TASK OBJECTIVE:
Look through the material below and copy every line containing the word "light".

GIVEN INFORMATION:
------------------------------------------------

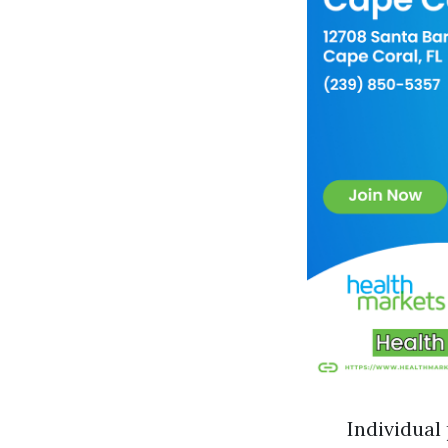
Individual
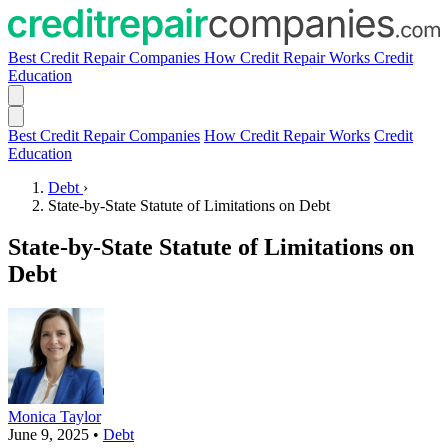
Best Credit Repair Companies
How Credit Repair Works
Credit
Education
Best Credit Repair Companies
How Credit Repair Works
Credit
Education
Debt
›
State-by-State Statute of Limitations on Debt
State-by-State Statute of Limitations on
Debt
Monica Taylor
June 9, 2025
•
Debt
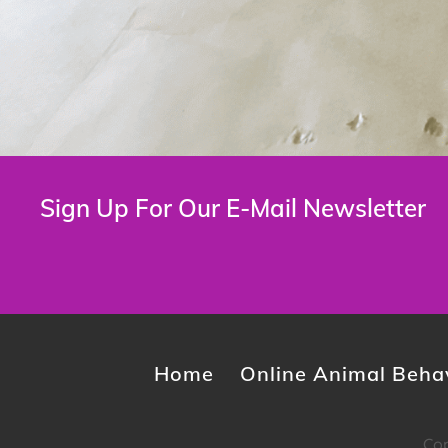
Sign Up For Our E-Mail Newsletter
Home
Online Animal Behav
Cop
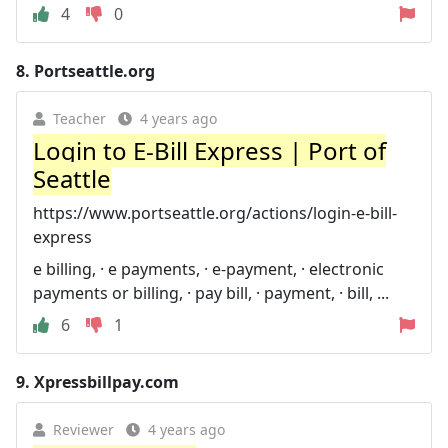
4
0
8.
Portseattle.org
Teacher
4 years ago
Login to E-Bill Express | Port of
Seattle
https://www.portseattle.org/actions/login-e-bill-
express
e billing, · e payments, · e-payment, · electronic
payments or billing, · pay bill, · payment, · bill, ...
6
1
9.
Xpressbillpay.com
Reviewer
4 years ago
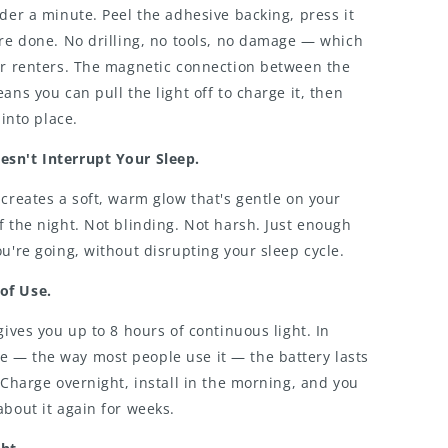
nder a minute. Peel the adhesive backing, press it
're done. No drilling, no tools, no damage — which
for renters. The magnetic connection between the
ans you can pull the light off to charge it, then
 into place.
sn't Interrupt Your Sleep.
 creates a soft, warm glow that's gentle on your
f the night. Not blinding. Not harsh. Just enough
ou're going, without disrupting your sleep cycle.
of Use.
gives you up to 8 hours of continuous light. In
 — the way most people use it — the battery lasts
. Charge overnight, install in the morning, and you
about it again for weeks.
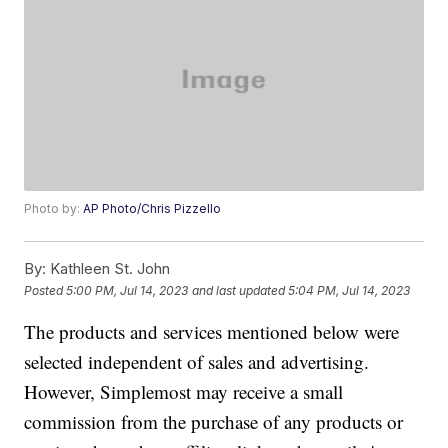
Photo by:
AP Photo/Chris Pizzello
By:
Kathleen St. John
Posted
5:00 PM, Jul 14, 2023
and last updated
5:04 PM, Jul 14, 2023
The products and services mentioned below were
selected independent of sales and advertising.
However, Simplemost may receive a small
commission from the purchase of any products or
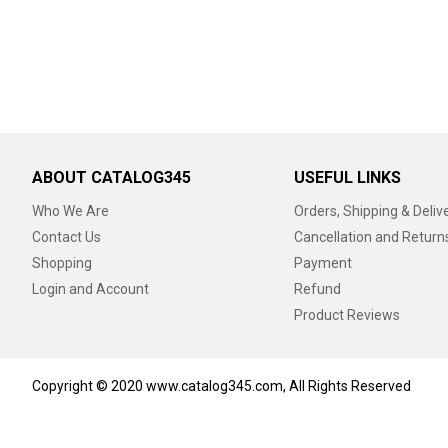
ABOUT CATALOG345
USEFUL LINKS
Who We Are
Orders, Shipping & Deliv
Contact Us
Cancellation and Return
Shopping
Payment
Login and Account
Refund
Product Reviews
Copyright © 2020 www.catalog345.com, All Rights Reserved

------------------------------------------------

EXERCISE OUTPUT:
ans you can pull the light off to charge it, then
gives you up to 8 hours of continuous light. In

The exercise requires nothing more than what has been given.